By March, the administration announced that 83% of USAID’s programs had been cancelled and the rest of it would be absorbed into the state department.

Organisations had to show their work was in America’s interest – seemingly ignoring the global implications of climate change and pandemics, for example.

Health, reproductive health, gender rights, LGBTQ+ rights and climate change programs were particularly targeted.

Meanwhile, other countries are spending less as they redirect funds to defence.

And Australia’s neighbourhood continues to deal with the ripple effect of the cuts.

In the Indo-Pacific region about $400m was torn out of programs in the first six months, thousands of staff were let go and about 20 country offices had to be closed.

Many of them are wary of speaking out in case of retribution from the US.

The Australian Council for International Development (Acfid) is Australia’s peak body for non-government organisations in international development.

Its chief executive officer, Matthew Maury, says freezing global aid suddenly has “continued to ripple and have impacts”.

“The fact that the tap was turned off immediately, the agreements were frozen, programs were stopped,” he says. “To have it just all of a sudden, with no warning, completely frozen and stopped, it was somewhat unprecedented.

“And I think the image that stuck in so many of our minds … was Elon Musk up on a stage with a chainsaw, talking about how they were cutting programs. That imagery was a pretty good illustration of the lack of thinking and the crudeness of how that was done.”

At the six-month mark, a study published in the Lancet predicted more than 14 million people could die by 2030 because of the cuts. The authors said of the “staggering number of avoidable deaths” that the shock to poorer countries would “be similar in scale to a global pandemic or a major armed conflict”.

Real-time modelling by a team run by the Boston University mathematician and health economist Associate Prof Brooke Nichols shows the withdrawal of USAID funding has caused almost 250,000 adult deaths and more than 500,000 child deaths.

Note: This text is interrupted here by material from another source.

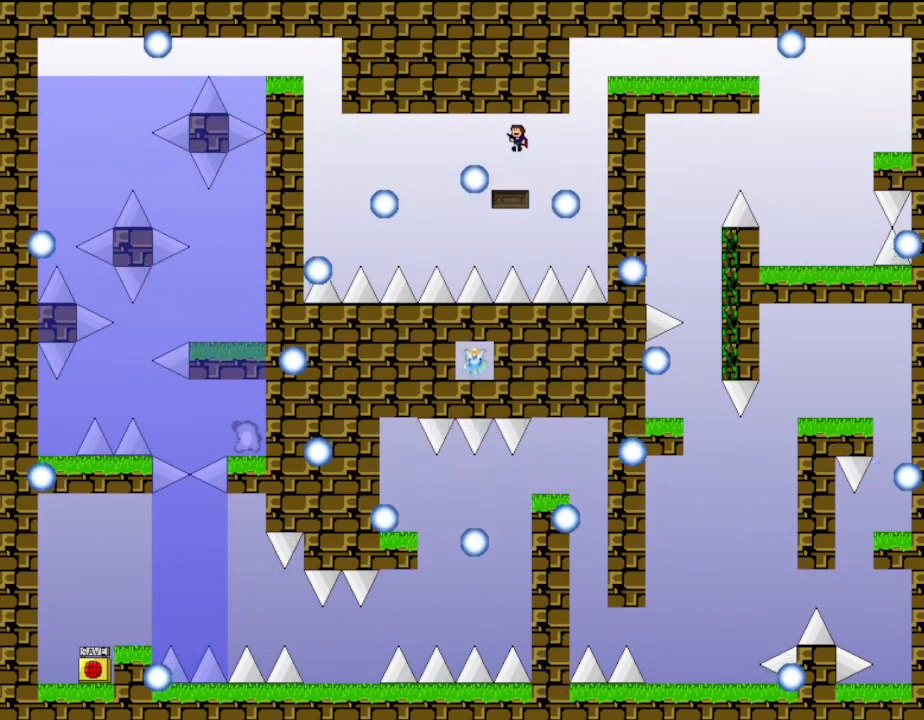
{"keys": ["left"], "events": [[217, "left", "down"]]}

Her metrics show about 88 people are dying every hour from malaria, pneumonia, HIV, malnutrition and more.

Maury says Australia didn’t follow other countries and make cuts to foreign aid, but Acfid is still calling on the government to do more.

It is calling for 1% of the budget to be invested in foreign aid, up from the 0.65% now spent on development assistance.

Acfid also wants an expansion of high-performing NGO programs, more for the Humanitarian Emergency Fund, and bigger investment in climate action, education funding, social inclusion funding and health funding across the Asia Pacific.

Asked recently about foreign aid in the wake of the USAID cuts, Australia’s foreign affairs minister, Penny Wong, said the reduction in funding was “having consequences” and that development assistance was “an investment in stability, peace, it’s an investment in our security” and “an investment in the people whose region we share”.

While Australia alone cannot deal with all of the consequences of the USAID cuts, the government has “pivoted as much of our aid as possible to fill the most critical gaps where we can”, Wong said.

“So now 75c of every development dollar goes to the Indo-Pacific region,” she said.